It is nice to see some discussion of graphical processing, and it makes sense then that what we would see is a whole-picture processing by effect on the image. Also, what's with that particular image being some sort of academic standard. It seems... sleazy.
Anyway. I find it strange that the Structural Grid pattern (perfect for that sort of application as is indicated in the paper) starts out presenting itself as though it is going to be a discussion of a multidimensional version of the multicore array we discussed earlier and then begins to try to phrase itself as some sort of master conductor unit when it is clearly exactly a tool to help apply basic operations over multiple dimensions quickly. Multiple threads are of course going to be needed for that to work, and the data structure should be the one to dispatch but I kept reading the phrasing as though it was overstating what was actually being accomplished. The discussion on the ghost nodes would have benefited from a little more depth and a few more examples. Other than that a good description of what was necessary.
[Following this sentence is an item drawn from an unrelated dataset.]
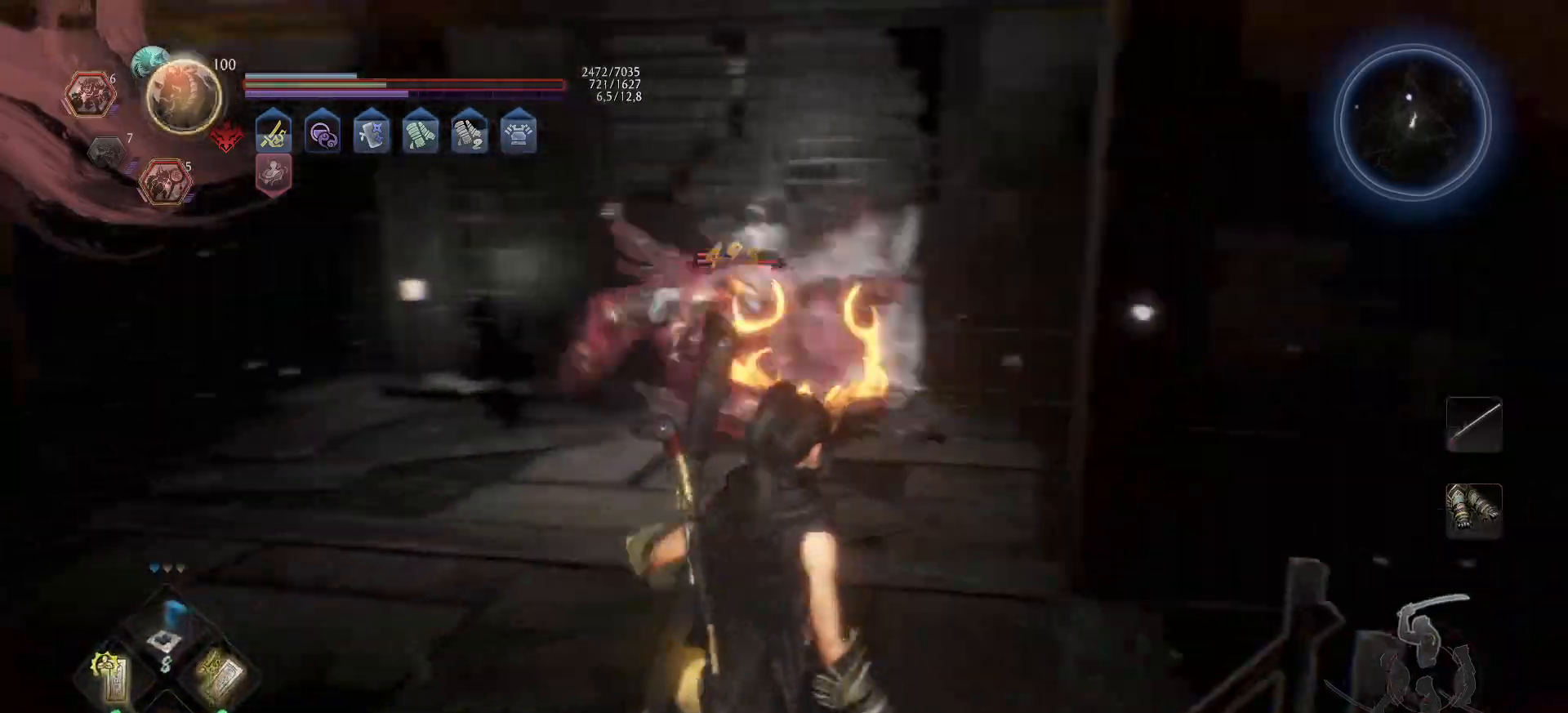
{"buttons": ["A"], "left_stick": "left", "right_stick": "center", "events": [[200, "left_stick", "left"], [450, "A", "down"]]}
I liked the amount of coverage of the different approach styles in the Branch & Bound paper and the description of the pros and cons of each. I also appreciated a concrete example of when the multiqueue structure would be used to gain efficiency, and the fact that the queue technique in the previous paper was used directly. It seems to me that using the branch and bound technique to drive statistical models (like the problems Monte-Carlo is being used for in most examples) would be a viable route as we can limit the total number of runs using this structure and then collapse the results to find the actual best and the conditions under which it occurs.